Personally, I have been involved on and off for a number of years in a number of different nightlife scenes and continue to see the same cycles play out. People begin to organize events. Those events grow. Hypersexuality, Addiction, Emblezzlement, Drama. Fractures form and groups break off, fight on-and-offline, etc. The group explodes or deteriorates. Someone decides to pick up the torch and the cycle begins again.

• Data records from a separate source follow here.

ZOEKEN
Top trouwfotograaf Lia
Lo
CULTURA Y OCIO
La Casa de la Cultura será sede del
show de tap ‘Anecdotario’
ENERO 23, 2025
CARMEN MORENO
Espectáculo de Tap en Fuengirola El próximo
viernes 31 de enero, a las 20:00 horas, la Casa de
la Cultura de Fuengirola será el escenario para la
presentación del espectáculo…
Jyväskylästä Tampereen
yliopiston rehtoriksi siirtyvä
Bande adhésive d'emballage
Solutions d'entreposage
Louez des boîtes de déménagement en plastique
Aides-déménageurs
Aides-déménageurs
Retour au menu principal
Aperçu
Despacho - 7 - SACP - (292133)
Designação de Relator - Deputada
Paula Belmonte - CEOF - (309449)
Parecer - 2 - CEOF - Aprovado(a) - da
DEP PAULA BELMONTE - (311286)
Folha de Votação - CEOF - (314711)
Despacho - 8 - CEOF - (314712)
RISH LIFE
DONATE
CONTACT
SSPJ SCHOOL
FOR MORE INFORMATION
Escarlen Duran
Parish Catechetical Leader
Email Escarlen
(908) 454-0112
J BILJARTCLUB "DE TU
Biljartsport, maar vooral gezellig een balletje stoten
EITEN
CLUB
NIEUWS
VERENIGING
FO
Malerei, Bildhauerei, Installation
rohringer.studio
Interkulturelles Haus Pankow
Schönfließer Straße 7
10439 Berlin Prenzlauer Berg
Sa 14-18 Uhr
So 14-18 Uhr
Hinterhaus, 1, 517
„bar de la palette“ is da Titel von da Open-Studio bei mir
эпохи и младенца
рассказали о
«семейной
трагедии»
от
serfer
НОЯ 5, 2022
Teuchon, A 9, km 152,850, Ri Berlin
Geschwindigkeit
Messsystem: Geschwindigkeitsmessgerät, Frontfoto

So what do we do? Give up? Never go to a party again? No! We are allowed to have fun and go out. Substances and sex are not inherently or “morally” bad. I have met so many amazing people and had so many incredible, life-changing experiences through nightlife and club culture. But! We cannot rely on nightlife to be a solution to all of our problems. Building community through non-Nightlife events and spaces is how we gather and organize in a sustainable way and form those deep connections that hold communities together. Stop fucking your friends, and get together and crochet, or skateboard, watch movies, hike, make music. I don’t care what it is, but if your only “third space” is the club, and the only activity you do with other queers is drugs and sex, your only community will be other people engaging in the same destructive behavior as you, and our community will continue to devour itself. We deserve better.
So yes, go to the club Saturday night, but go to your friend's knitting circle on Sunday morning, too. And if there isn’t one? Make it.